Exercise requirements:
Exclude the pictures; give every entry again exactly as written.

[[ Record set, beginning ]]

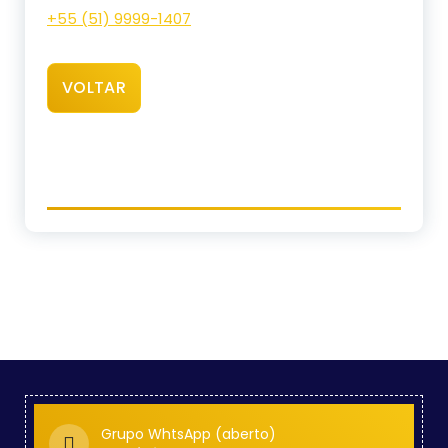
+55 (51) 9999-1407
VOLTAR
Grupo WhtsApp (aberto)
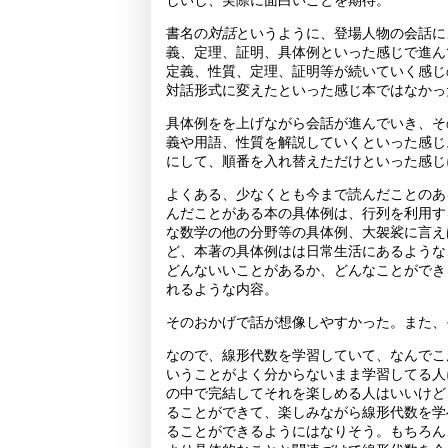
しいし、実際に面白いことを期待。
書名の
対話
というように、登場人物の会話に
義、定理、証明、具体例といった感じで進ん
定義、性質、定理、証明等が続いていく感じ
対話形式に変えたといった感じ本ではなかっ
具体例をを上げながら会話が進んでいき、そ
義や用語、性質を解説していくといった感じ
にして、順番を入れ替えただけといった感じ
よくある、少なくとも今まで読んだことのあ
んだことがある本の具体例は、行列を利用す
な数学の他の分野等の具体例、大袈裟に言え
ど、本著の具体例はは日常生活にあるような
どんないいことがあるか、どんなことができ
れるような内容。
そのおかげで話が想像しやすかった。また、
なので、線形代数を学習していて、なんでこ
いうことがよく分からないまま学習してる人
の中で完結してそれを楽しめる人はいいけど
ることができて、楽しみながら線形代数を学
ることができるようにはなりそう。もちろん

[[ Record set, end ]]

Final answer:
+55 (51) 9999-1407
VOLTAR
Grupo WhtsApp (aberto)
しいし、実際に面白いことを期待。
書名の
対話
というように、登場人物の会話に
義、定理、証明、具体例といった感じで進ん
定義、性質、定理、証明等が続いていく感じ
対話形式に変えたといった感じ本ではなかっ
具体例をを上げながら会話が進んでいき、そ
義や用語、性質を解説していくといった感じ
にして、順番を入れ替えただけといった感じ
よくある、少なくとも今まで読んだことのあ
んだことがある本の具体例は、行列を利用す
な数学の他の分野等の具体例、大袈裟に言え
ど、本著の具体例はは日常生活にあるような
どんないいことがあるか、どんなことができ
れるような内容。
そのおかげで話が想像しやすかった。また、
なので、線形代数を学習していて、なんでこ
いうことがよく分からないまま学習してる人
の中で完結してそれを楽しめる人はいいけど
ることができて、楽しみながら線形代数を学
ることができるようにはなりそう。もちろん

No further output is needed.